For ME, each time that I moved towards finding and accepting my OWN truth, it was really like the proverbial peeling of the onion layer. When I met the woman who became my first partner, the feelings I experienced were like nothing I had ever felt before. And == I == felt like nothing I had ever felt before! I could breathe. I felt HOME.

There were still struggles, the latest in trying to come to terms with identifying as a Femme. (and whether someone who looked like ME, or was like ME, could even BE a Femme!) It has all been an on-going process of learning. But the really neat part is, that learning has been fascinating, has been difficult at times, has been filled with more joy than I could have ever imagined!

Places like here at the Planet have been key to that learning, for me. It is embarrasing to admit that you just don't know something, but everyone here has been so very kind and helpful. When I learn something myself, I feel almost an obligation to pass that lesson on to the next person.

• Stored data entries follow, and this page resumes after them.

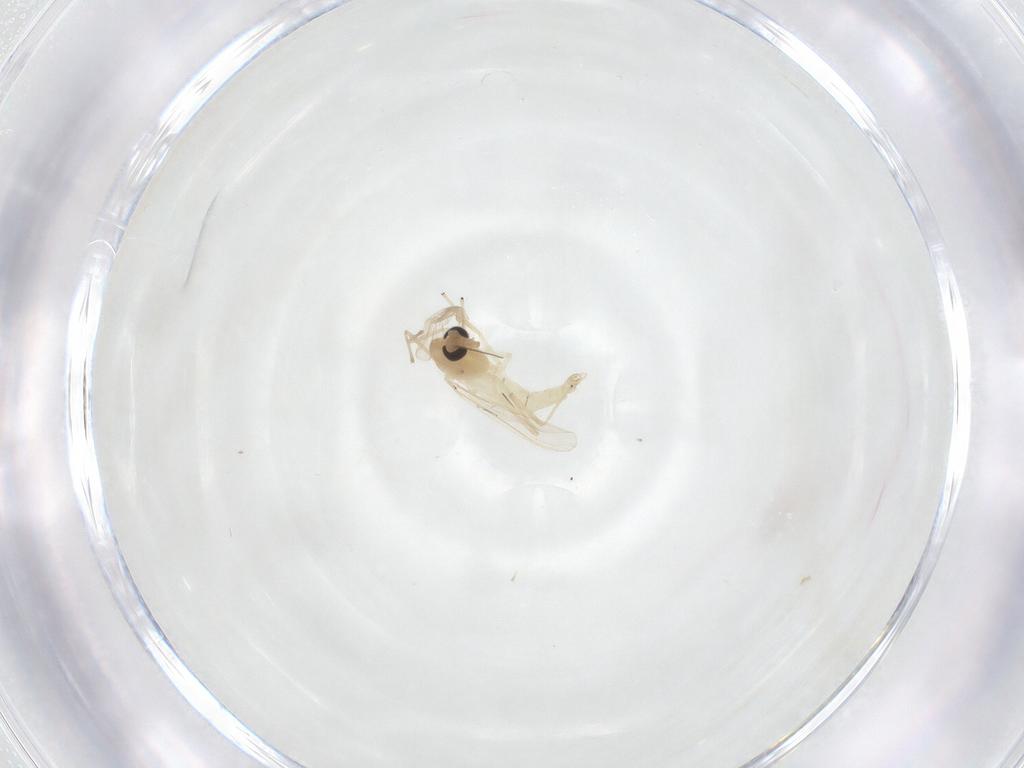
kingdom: Animalia
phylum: Arthropoda
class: Insecta
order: Diptera
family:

Thank you, again, Strappie!

Thank you for your story. I admit when I read that article I cried. The struggles that fem's go through was so beyond my thoughts. I never knew that you all went through those things. How dumb was I to think it was a cake walk for you.

I think coming to terms with things is a life time process. I think we constantly change, a constant DISCOVERY of who we are. I know who I am but I consistently grow and tweak who I am and what I stand for.

I do know and have heard the term "I'm Home" my past partners that were str8 and came out had all said the same thing. "I'm finally home"

Thank you for sharing... I hope you can add more to the thread.